Of all the Nazi leaders, Heinrich Himmler had the most sinister reputation. As head of the SS and the Gestapo, he built a state within a state that kept occupied Europe under the Nazi yoke. Hitler tolerated his insatiable empire-building and plotting, mainly because he trusted Himmler to murder unlimited numbers of human beings without a qualm.
With his rimless spectacles and blank expression, Himmler's ice-cold personality became the embodiment of the Nazi racial utopia and its totalitarian methods.
Who was Heinrich Himmler, and how much can his private papers and photographs add to what we know about him?
The existence of these documents, which include his wife's diaries, has been known since they were taken from the Himmler family home at the end of the war by American soldiers.
But these new letters published by Die Welt may help historians to trace the evolution of Himmler's Weltanschauung (world view) in his early years, as well as his uniquely ruthless personality.
Born into a solidly monarchist and Roman Catholic family, the young Heinrich was radicalised by the Communist regime that briefly ruled Bavaria after World War I.
In 1923 Himmler took part in Munich's Beer Hall Putsch led by Adolf Hitler. The attempted coup failed and Hitler was jailed, but for a generation of young extremists such as Joseph Goebbels and Himmler, he became a hero.
The encounter gave Himmler, who had embarked on a career as a poultry farmer, the opportunity to exercise his talent for manipulating the thugs who made up the National Socialist German Workers' Party.
By this time he was already deeply immersed in anti-Semitic pamphlets, which helped him to form his ideology, which included everything from homoeopathy and vegetarianism to Teutonic paganism and occult theories of race.
In 1927, Himmler met a nurse who shared his eccentric beliefs: Margarete Boden, known as Marga. Seven years older than Himmler, her passion was alternative medicine and Himmler would later insist on herbal medicine gardens at all SS establishments, including concentration camps. Early pictures show an anxious, prematurely aged woman alongside a prissy, chinless young man.
In the late 1920s, Himmler was put in charge of Hitler's "protection squads", the SS. Granted the grandiloquent title of Reichsfuhrer-SS by Hitler in 1929, he set about creating the machinery of terror that would come into its own after 1933, when the Nazi dictatorship was established.
Himmler proceeded to terrorise all potential resistance to the regime, and to deprive German Jews of their rights, property and ultimately their lives. The first concentration camp, Dachau, was set up in 1933; ultimately, tens of millions of people would pass through Himmler's vast network of penal colonies, labour camps and factories.
After Hitler gave Himmler oral instructions to carry out the "Final Solution to the Jewish Problem", six million were murdered by his SS legions in death camps, evidence of which Himmler took good care to destroy. He took a particular satisfaction in killing Jewish women and children, warning that this was necessary to prevent a new generation of Jews from avenging their fathers.

*Assigned task:* Will you print, word for word, the passage of the Heinrich Himmler text above starting at "Born into a" and ending at "German Workers' Party."?

*Point-tracking data:*

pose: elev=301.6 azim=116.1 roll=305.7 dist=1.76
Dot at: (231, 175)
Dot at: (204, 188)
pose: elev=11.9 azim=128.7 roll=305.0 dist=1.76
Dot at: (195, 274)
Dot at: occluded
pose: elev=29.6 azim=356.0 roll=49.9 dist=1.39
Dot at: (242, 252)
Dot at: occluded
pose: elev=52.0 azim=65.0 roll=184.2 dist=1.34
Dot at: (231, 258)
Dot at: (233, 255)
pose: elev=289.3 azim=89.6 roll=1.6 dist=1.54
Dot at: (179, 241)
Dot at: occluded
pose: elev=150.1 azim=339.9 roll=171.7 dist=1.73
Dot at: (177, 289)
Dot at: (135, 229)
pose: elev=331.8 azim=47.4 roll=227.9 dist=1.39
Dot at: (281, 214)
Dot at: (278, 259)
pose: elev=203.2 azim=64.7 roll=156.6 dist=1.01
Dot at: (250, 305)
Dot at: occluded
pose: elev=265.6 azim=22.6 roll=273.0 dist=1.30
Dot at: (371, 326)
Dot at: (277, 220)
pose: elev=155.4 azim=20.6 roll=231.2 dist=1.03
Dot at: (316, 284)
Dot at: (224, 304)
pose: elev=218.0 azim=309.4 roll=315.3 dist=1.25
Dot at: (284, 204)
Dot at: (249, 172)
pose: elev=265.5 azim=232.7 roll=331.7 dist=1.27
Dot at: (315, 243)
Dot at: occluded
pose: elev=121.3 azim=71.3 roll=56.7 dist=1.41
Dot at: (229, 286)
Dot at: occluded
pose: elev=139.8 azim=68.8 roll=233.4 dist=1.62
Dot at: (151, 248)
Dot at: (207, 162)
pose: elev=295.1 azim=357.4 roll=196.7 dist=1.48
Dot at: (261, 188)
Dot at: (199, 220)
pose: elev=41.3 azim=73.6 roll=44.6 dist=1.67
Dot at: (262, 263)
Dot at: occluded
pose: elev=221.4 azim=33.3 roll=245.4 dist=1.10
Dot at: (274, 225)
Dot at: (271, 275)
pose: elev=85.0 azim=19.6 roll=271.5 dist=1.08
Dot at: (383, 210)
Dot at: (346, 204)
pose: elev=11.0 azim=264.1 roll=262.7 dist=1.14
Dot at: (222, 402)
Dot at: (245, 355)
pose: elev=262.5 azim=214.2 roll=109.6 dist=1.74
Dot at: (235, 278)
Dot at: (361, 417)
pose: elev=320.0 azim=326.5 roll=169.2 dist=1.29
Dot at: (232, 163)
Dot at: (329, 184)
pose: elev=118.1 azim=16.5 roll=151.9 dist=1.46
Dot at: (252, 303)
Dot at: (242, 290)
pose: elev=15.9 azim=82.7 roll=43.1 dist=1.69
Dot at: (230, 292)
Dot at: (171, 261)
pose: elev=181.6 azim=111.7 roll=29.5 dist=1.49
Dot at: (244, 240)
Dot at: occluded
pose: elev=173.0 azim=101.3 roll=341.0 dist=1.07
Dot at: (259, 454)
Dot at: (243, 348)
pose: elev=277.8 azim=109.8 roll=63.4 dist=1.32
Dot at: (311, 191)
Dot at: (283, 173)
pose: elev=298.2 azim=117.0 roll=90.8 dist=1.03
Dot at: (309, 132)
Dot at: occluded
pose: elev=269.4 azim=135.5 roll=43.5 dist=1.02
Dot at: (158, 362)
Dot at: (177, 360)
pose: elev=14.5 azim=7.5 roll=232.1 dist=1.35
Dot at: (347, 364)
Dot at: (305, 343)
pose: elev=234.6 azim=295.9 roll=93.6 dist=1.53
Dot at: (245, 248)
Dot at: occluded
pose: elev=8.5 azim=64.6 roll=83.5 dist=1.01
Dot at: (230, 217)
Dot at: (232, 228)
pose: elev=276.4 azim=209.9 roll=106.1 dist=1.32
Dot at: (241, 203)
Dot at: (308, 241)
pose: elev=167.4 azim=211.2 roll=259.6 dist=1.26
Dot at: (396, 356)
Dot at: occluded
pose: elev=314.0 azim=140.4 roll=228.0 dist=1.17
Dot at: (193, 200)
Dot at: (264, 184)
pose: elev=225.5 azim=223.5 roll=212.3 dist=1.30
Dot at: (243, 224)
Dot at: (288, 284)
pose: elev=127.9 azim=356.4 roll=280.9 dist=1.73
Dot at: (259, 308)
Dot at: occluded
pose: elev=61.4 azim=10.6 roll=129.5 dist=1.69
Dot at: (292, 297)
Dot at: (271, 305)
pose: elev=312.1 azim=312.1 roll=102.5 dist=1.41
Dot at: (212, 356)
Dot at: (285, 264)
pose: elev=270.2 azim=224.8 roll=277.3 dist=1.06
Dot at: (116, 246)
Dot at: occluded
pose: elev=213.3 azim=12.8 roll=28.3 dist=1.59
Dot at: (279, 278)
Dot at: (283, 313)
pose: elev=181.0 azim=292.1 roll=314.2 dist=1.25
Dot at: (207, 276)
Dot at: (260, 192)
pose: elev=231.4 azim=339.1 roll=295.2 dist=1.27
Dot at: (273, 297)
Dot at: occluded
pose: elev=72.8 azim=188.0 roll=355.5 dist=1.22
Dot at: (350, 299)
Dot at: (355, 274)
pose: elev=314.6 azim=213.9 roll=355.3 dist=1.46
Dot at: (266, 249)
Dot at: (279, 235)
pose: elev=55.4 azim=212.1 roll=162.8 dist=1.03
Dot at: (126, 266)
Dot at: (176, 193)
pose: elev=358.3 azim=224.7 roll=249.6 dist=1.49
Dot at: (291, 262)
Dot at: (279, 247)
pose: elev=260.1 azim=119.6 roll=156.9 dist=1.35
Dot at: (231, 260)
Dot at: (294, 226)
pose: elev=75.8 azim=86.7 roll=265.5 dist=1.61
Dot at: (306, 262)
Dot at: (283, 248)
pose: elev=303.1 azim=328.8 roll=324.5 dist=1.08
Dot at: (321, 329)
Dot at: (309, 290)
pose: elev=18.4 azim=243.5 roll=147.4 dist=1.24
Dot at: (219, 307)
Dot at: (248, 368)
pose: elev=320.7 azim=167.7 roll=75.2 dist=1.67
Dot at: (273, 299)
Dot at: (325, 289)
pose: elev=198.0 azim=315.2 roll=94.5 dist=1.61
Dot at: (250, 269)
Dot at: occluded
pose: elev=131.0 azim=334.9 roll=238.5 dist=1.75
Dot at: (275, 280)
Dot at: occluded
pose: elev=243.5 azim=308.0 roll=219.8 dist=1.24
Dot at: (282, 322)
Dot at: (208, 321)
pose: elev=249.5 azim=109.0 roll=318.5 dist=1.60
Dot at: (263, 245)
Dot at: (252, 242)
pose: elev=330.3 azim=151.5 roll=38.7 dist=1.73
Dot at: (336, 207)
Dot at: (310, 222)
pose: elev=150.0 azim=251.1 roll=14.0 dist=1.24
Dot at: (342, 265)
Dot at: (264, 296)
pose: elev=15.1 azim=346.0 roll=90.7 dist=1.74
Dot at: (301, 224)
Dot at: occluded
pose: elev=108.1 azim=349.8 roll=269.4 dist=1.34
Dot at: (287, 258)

*Exercise result:*
Born into a solidly monarchist and Roman Catholic family, the young Heinrich was radicalised by the Communist regime that briefly ruled Bavaria after World War I.
In 1923 Himmler took part in Munich's Beer Hall Putsch led by Adolf Hitler. The attempted coup failed and Hitler was jailed, but for a generation of young extremists such as Joseph Goebbels and Himmler, he became a hero.
The encounter gave Himmler, who had embarked on a career as a poultry farmer, the opportunity to exercise his talent for manipulating the thugs who made up the National Socialist German Workers' Party.